DATA SECTION:
——————
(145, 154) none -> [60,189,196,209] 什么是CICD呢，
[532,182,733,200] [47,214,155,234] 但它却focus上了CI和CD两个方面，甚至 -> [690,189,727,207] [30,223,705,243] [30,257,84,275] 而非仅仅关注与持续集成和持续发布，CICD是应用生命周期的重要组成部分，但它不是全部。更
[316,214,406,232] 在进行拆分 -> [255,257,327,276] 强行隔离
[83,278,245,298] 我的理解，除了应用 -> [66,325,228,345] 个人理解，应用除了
——————
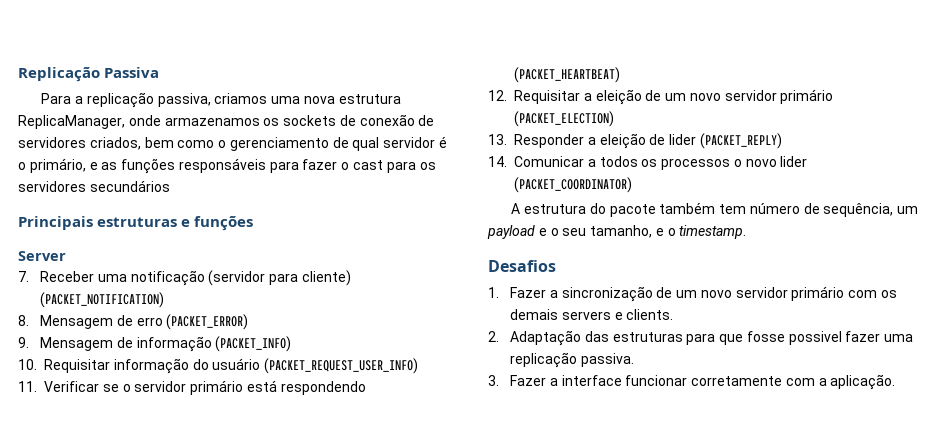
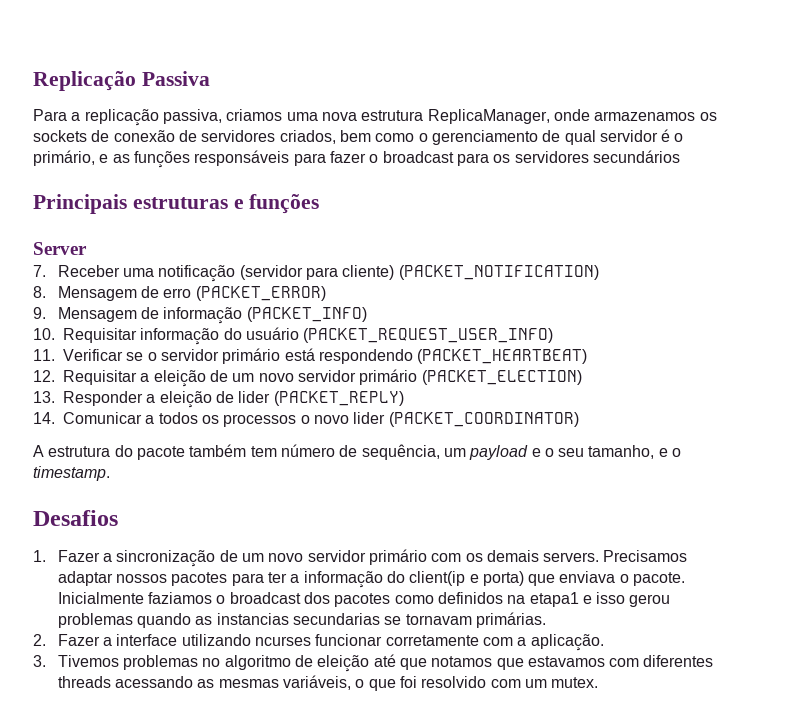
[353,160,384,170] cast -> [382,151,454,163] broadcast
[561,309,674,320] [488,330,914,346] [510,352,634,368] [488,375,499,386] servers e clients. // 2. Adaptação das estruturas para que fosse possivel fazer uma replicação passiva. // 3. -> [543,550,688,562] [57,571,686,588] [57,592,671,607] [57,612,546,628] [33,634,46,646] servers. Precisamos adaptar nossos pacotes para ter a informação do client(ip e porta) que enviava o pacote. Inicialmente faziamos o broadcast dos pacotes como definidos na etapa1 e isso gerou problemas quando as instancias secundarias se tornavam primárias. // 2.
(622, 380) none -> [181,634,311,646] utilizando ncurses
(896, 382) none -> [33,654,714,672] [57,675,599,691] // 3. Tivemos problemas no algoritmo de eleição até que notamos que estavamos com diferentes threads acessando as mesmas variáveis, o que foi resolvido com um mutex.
——————
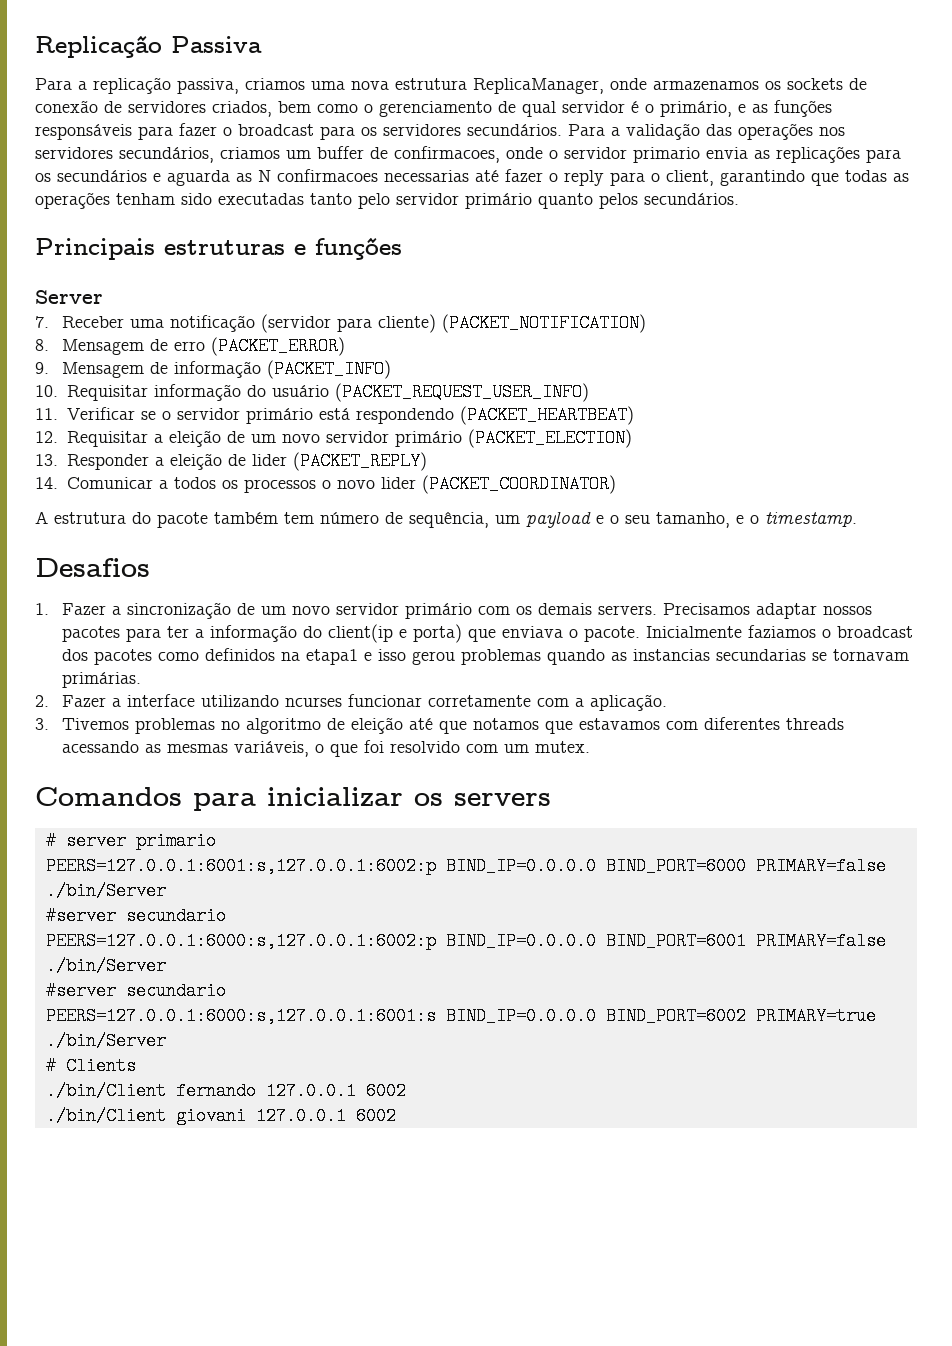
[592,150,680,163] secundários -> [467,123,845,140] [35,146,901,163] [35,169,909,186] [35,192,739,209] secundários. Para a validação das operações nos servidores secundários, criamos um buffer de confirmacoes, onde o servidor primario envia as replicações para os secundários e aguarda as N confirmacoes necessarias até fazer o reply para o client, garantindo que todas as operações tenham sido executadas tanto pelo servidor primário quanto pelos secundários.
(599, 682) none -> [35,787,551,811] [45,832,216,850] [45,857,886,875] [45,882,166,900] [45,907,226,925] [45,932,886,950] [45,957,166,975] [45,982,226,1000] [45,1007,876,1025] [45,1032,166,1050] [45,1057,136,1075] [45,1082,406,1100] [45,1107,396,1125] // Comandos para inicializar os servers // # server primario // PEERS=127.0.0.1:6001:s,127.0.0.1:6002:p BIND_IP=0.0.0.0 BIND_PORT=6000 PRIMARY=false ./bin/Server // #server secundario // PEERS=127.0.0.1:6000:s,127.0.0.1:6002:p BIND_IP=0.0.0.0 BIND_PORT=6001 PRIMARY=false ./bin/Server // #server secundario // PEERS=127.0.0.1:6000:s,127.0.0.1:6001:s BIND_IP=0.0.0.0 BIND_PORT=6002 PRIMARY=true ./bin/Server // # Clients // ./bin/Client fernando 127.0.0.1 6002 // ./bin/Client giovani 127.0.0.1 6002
——————
WORK TO BE COMPLETED: With the line holding "[532,182,733,200] [47,214,155,234] 但它却focus上了CI和CD两个方面，甚至" as the first and the line holding "[83,278,245,298] 我的理解，除了应用 ->" as the last, set down that range of the entries above exactly, and nothing else.

ANSWER FOR THIS EXERCISE:
[532,182,733,200] [47,214,155,234] 但它却focus上了CI和CD两个方面，甚至 -> [690,189,727,207] [30,223,705,243] [30,257,84,275] 而非仅仅关注与持续集成和持续发布，CICD是应用生命周期的重要组成部分，但它不是全部。更
[316,214,406,232] 在进行拆分 -> [255,257,327,276] 强行隔离
[83,278,245,298] 我的理解，除了应用 -> [66,325,228,345] 个人理解，应用除了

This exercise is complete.